The Railway Man ( IMDB : 7,1 )
Eric Lomax'ın gerçek yaşam öyküsünü anlattığı otobiyografik romanından esinlenerek sinemaya uyarlanan bir dram filmi The Railway Man. Gözlerim dolu dolu izlediğim ve savaşlara tekrar tekrar lanet ettiğim bir film. 1942 yılında 2. Dünya Savaşı sıralarında gerçekleşen bir olay anlatılıyor ve bu olayın üstünden geçen neredeyse 40 yılın ardından, 1980, İngiltere’de yaşayan savaş gazisi Eric Lomax’ın psikolojik dramı işleniyor.
Eric, 2012′de hayatını kaybetti ve filmde aslında tamda bu sahneyle başlıyor ve arkasından 1980′e 60 yaşındaki Eric’e dönüyor. Tek başına yaşayan ve trenlere büyük bir tutkuyla takıntılı denilecek derecede bağlı olan bu savaş gazisi, yine o tren yolculuklarından birinde hiç tatmadığı ve hiç beklemediği bir duyguyla karşılaşıyor. Kompartımanda tesadüfen bir araya geldiği Patti’ye aşık oluyor. Kısa zaman sonra evleniyorlar ancak savaşın Eric üzerinde bıraktığı etkiler yavaş yavaş kendini göstermeye başlıyor. Bu konuda ne yapacağını bilemeyen Patty son çare olarak Finlay’den Eric’in savaş zamanı yaşadığı her şeyi anlatmasını istiyor.
1942 yılında Eric’in yaşadıklarını, bir amaç uğruna savaşan askerken birden Japonların esiri olmalarını ve kurtarılabilme uğruna yaptığı bir şeyin sonucunda gördüğün inanılmaz işkenceleri en açık ve en ağır şekilde görüyoruz filmde. Ve bu genç mühendisin gördüğü eziyet sahneleri de filmin en etkileyici sahneleri oluyor. Gösterilen savaş sahneleri filmin en güçlü yönlerinden biri.
Filmde birçok duygu bir arada işlenmek istenmiş ve bazılarının üstünden çok yüzeysel geçilmiş haliyle. Örneğin Eric’in hayatında büyük bir rolü olan Patty’le ilgili neredeyse hiçbir şey anlatılmıyor filmde. Ancak vurgulanmak istenen o ağır psikoloji gerçekten hissediliyor ve sizi etkiliyor.
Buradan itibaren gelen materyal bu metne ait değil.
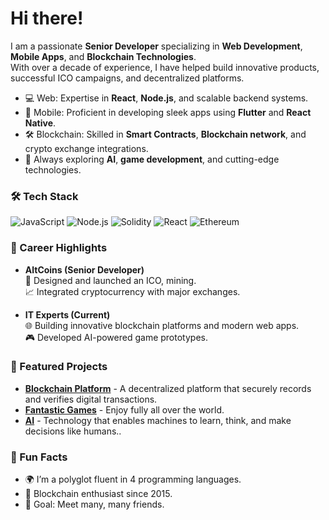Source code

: # Hi there! 

I am a passionate **Senior Developer** specializing in **Web Development**, **Mobile Apps**, and **Blockchain Technologies**.  
With over a decade of experience, I have helped build innovative products, successful ICO campaigns, and decentralized platforms.

- 💻 Web: Expertise in **React**, **Node.js**, and scalable backend systems.  
- 📱 Mobile: Proficient in developing sleek apps using **Flutter** and **React Native**.  
- 🛠️ Blockchain: Skilled in **Smart Contracts**, **Blockchain network**, and crypto exchange integrations.  
- 🌟 Always exploring **AI**, **game development**, and cutting-edge technologies.

### 🛠️ Tech Stack  
![JavaScript](https://img.shields.io/badge/-JavaScript-F7DF1E?logo=javascript&logoColor=black&style=flat-square)
![Node.js](https://img.shields.io/badge/-Node.js-339933?logo=node.js&logoColor=white&style=flat-square)
![Solidity](https://img.shields.io/badge/-Solidity-363636?logo=solidity&logoColor=white&style=flat-square)
![React](https://img.shields.io/badge/-React-61DAFB?logo=react&logoColor=black&style=flat-square)
![Ethereum](https://img.shields.io/badge/-Ethereum-3C3C3D?logo=ethereum&logoColor=white&style=flat-square)

### 💼 Career Highlights  
- **AltCoins (Senior Developer)**  
  🚀 Designed and launched an ICO, mining.  
  📈 Integrated cryptocurrency with major exchanges.

- **IT Experts (Current)**  
  🌐 Building innovative blockchain platforms and modern web apps.  
  🎮 Developed AI-powered game prototypes.  

### 🌟 Featured Projects  
- [**Blockchain Platform**](#) - A decentralized platform that securely records and verifies digital transactions.
- [**Fantastic Games**](#) - Enjoy fully all over the world.  
- [**AI**](#) -  Technology that enables machines to learn, think, and make decisions like humans..  

### 🌱 Fun Facts  
- 🌍 I’m a polyglot fluent in 4 programming languages.  
- 🔐 Blockchain enthusiast since 2015.  
- 🎯 Goal: Meet many, many friends.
Ben, savaş sahnesine her döndüğünde ve Eric’in o anları sonradan tekrar tekrar yaşadığı her anda gözlerim dolarak izledim filmi.
Cast konusunda ne kadar başarılı bir film olduğunu film bittikten sonra gerçek Eric Lomax ile oyuncular arasındaki benzerliği görünce sizde anlayacaksınız. Film böyle olunca izleyeni de kendine bir kez daha hayran bırakıyor. Aynı etkiyi Argo’da bırakmıştı bende. Colin Firth, savaş sonrası yaşanan o ağır psikolojiyi çok güzel yansıtmış ve Eric’in genç halini oynayan Jeremy Irvine’de mükemmel bir performans sergilemiş. Umarım onu çok daha mükemmel filmlerde görürüz. Ve Nicole Kidman, yaşlanmayan güzellik, yine harika.
“Her savaş filminde olduğu gibi tabii ki tarafsızlığını yitirmiş bir film.” diye yapılan yorumları anlayamıyorum. Film zaten Eric Lomax’ın otobiyografisinden uyarlanmış ve elbette onun tarafından olacak. Bundan daha doğal bir durum olamaz herhalde.
Süre olarak uzun ve akıcılık olarak da durgun gelebilir film çoğu kimselere. Ama bence bu doğru değil. Süresi, seyri ve vermek istedikleriyle tam tadında bir film olmuş. Yaşanmış bir olay olmasıyla da ayrıca çekebilir sizi. Puanım 7,0.